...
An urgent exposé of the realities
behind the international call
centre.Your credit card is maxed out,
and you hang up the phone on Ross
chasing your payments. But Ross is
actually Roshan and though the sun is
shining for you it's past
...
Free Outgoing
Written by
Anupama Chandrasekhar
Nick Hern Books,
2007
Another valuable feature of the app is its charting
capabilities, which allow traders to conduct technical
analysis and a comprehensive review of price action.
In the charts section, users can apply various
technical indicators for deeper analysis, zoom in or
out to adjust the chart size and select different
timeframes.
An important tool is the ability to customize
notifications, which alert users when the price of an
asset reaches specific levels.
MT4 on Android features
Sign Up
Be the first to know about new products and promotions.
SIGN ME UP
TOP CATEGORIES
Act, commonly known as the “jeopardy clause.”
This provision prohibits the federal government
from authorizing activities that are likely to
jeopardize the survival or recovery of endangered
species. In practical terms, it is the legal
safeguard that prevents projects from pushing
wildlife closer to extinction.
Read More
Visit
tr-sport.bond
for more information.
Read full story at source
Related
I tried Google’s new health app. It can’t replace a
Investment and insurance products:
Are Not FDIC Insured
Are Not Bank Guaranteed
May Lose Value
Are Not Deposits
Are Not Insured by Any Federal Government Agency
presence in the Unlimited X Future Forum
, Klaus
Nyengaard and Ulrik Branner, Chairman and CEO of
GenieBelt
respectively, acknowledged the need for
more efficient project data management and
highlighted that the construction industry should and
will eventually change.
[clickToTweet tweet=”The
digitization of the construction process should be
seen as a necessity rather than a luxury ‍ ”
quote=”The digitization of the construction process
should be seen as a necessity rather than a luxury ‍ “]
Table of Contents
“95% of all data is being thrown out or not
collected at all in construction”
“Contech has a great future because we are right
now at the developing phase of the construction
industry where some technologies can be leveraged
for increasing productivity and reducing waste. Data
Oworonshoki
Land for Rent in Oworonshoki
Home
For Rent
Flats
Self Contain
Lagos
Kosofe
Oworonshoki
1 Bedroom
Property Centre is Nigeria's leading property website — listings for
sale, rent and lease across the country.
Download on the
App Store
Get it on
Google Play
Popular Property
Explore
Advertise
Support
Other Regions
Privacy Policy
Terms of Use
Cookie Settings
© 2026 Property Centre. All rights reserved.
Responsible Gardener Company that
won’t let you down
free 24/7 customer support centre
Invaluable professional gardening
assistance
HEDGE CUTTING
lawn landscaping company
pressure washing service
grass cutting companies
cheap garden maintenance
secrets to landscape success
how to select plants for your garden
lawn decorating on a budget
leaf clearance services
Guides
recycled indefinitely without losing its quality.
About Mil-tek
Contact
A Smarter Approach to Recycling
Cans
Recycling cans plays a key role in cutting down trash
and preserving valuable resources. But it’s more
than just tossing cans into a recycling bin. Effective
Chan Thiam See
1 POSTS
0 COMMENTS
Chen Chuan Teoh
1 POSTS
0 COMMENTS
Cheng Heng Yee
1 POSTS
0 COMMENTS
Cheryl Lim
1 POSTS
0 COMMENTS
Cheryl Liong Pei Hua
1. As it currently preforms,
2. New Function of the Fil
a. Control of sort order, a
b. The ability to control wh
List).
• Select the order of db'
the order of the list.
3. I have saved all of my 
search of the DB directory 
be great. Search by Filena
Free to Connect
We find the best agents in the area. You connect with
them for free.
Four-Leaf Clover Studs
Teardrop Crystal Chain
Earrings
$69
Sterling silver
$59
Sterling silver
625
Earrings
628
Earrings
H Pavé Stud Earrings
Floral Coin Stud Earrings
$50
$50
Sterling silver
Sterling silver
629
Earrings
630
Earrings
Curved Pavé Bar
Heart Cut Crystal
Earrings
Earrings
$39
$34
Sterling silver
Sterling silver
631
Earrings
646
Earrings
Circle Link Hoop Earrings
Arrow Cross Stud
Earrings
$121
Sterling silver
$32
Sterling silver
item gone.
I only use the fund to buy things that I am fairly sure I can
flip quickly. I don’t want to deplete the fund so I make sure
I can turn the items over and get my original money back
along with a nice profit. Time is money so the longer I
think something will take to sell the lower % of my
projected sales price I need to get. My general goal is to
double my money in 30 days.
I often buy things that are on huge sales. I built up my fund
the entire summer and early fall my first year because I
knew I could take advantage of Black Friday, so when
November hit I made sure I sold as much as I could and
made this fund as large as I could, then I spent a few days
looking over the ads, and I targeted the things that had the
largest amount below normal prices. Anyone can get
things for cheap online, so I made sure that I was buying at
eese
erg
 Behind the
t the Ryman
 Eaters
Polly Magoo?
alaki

————

• WHAT IS BEING ASKED
Give every line of the records above as a Markdown table with the columns "Row" and "Record line", numbering the rows in order. Leave out blank lines.

• SOLUTION TO THIS PROBLEM
| Row | Record line |
|---|---|
| 1 | ... |
| 2 | An urgent exposé of the realities |
| 3 | behind the international call |
| 4 | centre.Your credit card is maxed out, |
| 5 | and you hang up the phone on Ross |
| 6 | chasing your payments. But Ross is |
| 7 | actually Roshan and though the sun is |
| 8 | shining for you it's past |
| 9 | ... |
| 10 | Free Outgoing |
| 11 | Written by |
| 12 | Anupama Chandrasekhar |
| 13 | Nick Hern Books, |
| 14 | 2007 |
| 15 | Another valuable feature of the app is its charting |
| 16 | capabilities, which allow traders to conduct technical |
| 17 | analysis and a comprehensive review of price action. |
| 18 | In the charts section, users can apply various |
| 19 | technical indicators for deeper analysis, zoom in or |
| 20 | out to adjust the chart size and select different |
| 21 | timeframes. |
| 22 | An important tool is the ability to customize |
| 23 | notifications, which alert users when the price of an |
| 24 | asset reaches specific levels. |
| 25 | MT4 on Android features |
| 26 | Sign Up |
| 27 | Be the first to know about new products and promotions. |
| 28 | SIGN ME UP |
| 29 | TOP CATEGORIES |
| 30 | Act, commonly known as the “jeopardy clause.” |
| 31 | This provision prohibits the federal government |
| 32 | from authorizing activities that are likely to |
| 33 | jeopardize the survival or recovery of endangered |
| 34 | species. In practical terms, it is the legal |
| 35 | safeguard that prevents projects from pushing |
| 36 | wildlife closer to extinction. |
| 37 | Read More |
| 38 | Visit |
| 39 | tr-sport.bond |
| 40 | for more information. |
| 41 | Read full story at source |
| 42 | Related |
| 43 | I tried Google’s new health app. It can’t replace a |
| 44 | Investment and insurance products: |
| 45 | Are Not FDIC Insured |
| 46 | Are Not Bank Guaranteed |
| 47 | May Lose Value |
| 48 | Are Not Deposits |
| 49 | Are Not Insured by Any Federal Government Agency |
| 50 | presence in the Unlimited X Future Forum |
| 51 | , Klaus |
| 52 | Nyengaard and Ulrik Branner, Chairman and CEO of |
| 53 | GenieBelt |
| 54 | respectively, acknowledged the need for |
| 55 | more efficient project data management and |
| 56 | highlighted that the construction industry should and |
| 57 | will eventually change. |
| 58 | [clickToTweet tweet=”The |
| 59 | digitization of the construction process should be |
| 60 | seen as a necessity rather than a luxury ‍ ” |
| 61 | quote=”The digitization of the construction process |
| 62 | should be seen as a necessity rather than a luxury ‍ “] |
| 63 | Table of Contents |
| 64 | “95% of all data is being thrown out or not |
| 65 | collected at all in construction” |
| 66 | “Contech has a great future because we are right |
| 67 | now at the developing phase of the construction |
| 68 | industry where some technologies can be leveraged |
| 69 | for increasing productivity and reducing waste. Data |
| 70 | Oworonshoki |
| 71 | Land for Rent in Oworonshoki |
| 72 | Home |
| 73 | For Rent |
| 74 | Flats |
| 75 | Self Contain |
| 76 | Lagos |
| 77 | Kosofe |
| 78 | Oworonshoki |
| 79 | 1 Bedroom |
| 80 | Property Centre is Nigeria's leading property website — listings for |
| 81 | sale, rent and lease across the country. |
| 82 | Download on the |
| 83 | App Store |
| 84 | Get it on |
| 85 | Google Play |
| 86 | Popular Property |
| 87 | Explore |
| 88 | Advertise |
| 89 | Support |
| 90 | Other Regions |
| 91 | Privacy Policy |
| 92 | Terms of Use |
| 93 | Cookie Settings |
| 94 | © 2026 Property Centre. All rights reserved. |
| 95 | Responsible Gardener Company that |
| 96 | won’t let you down |
| 97 | free 24/7 customer support centre |
| 98 | Invaluable professional gardening |
| 99 | assistance |
| 100 | HEDGE CUTTING |
| 101 | lawn landscaping company |
| 102 | pressure washing service |
| 103 | grass cutting companies |
| 104 | cheap garden maintenance |
| 105 | secrets to landscape success |
| 106 | how to select plants for your garden |
| 107 | lawn decorating on a budget |
| 108 | leaf clearance services |
| 109 | Guides |
| 110 | recycled indefinitely without losing its quality. |
| 111 | About Mil-tek |
| 112 | Contact |
| 113 | A Smarter Approach to Recycling |
| 114 | Cans |
| 115 | Recycling cans plays a key role in cutting down trash |
| 116 | and preserving valuable resources. But it’s more |
| 117 | than just tossing cans into a recycling bin. Effective |
| 118 | Chan Thiam See |
| 119 | 1 POSTS |
| 120 | 0 COMMENTS |
| 121 | Chen Chuan Teoh |
| 122 | 1 POSTS |
| 123 | 0 COMMENTS |
| 124 | Cheng Heng Yee |
| 125 | 1 POSTS |
| 126 | 0 COMMENTS |
| 127 | Cheryl Lim |
| 128 | 1 POSTS |
| 129 | 0 COMMENTS |
| 130 | Cheryl Liong Pei Hua |
| 131 | 1. As it currently preforms, |
| 132 | 2. New Function of the Fil |
| 133 | a. Control of sort order, a |
| 134 | b. The ability to control wh |
| 135 | List). |
| 136 | • Select the order of db' |
| 137 | the order of the list. |
| 138 | 3. I have saved all of my  |
| 139 | search of the DB directory  |
| 140 | be great. Search by Filena |
| 141 | Free to Connect |
| 142 | We find the best agents in the area. You connect with |
| 143 | them for free. |
| 144 | Four-Leaf Clover Studs |
| 145 | Teardrop Crystal Chain |
| 146 | Earrings |
| 147 | $69 |
| 148 | Sterling silver |
| 149 | $59 |
| 150 | Sterling silver |
| 151 | 625 |
| 152 | Earrings |
| 153 | 628 |
| 154 | Earrings |
| 155 | H Pavé Stud Earrings |
| 156 | Floral Coin Stud Earrings |
| 157 | $50 |
| 158 | $50 |
| 159 | Sterling silver |
| 160 | Sterling silver |
| 161 | 629 |
| 162 | Earrings |
| 163 | 630 |
| 164 | Earrings |
| 165 | Curved Pavé Bar |
| 166 | Heart Cut Crystal |
| 167 | Earrings |
| 168 | Earrings |
| 169 | $39 |
| 170 | $34 |
| 171 | Sterling silver |
| 172 | Sterling silver |
| 173 | 631 |
| 174 | Earrings |
| 175 | 646 |
| 176 | Earrings |
| 177 | Circle Link Hoop Earrings |
| 178 | Arrow Cross Stud |
| 179 | Earrings |
| 180 | $121 |
| 181 | Sterling silver |
| 182 | $32 |
| 183 | Sterling silver |
| 184 | item gone. |
| 185 | I only use the fund to buy things that I am fairly sure I can |
| 186 | flip quickly. I don’t want to deplete the fund so I make sure |
| 187 | I can turn the items over and get my original money back |
| 188 | along with a nice profit. Time is money so the longer I |
| 189 | think something will take to sell the lower % of my |
| 190 | projected sales price I need to get. My general goal is to |
| 191 | double my money in 30 days. |
| 192 | I often buy things that are on huge sales. I built up my fund |
| 193 | the entire summer and early fall my first year because I |
| 194 | knew I could take advantage of Black Friday, so when |
| 195 | November hit I made sure I sold as much as I could and |
| 196 | made this fund as large as I could, then I spent a few days |
| 197 | looking over the ads, and I targeted the things that had the |
| 198 | largest amount below normal prices. Anyone can get |
| 199 | things for cheap online, so I made sure that I was buying at |
| 200 | eese |
| 201 | erg |
| 202 |  Behind the |
| 203 | t the Ryman |
| 204 |  Eaters |
| 205 | Polly Magoo? |
| 206 | alaki |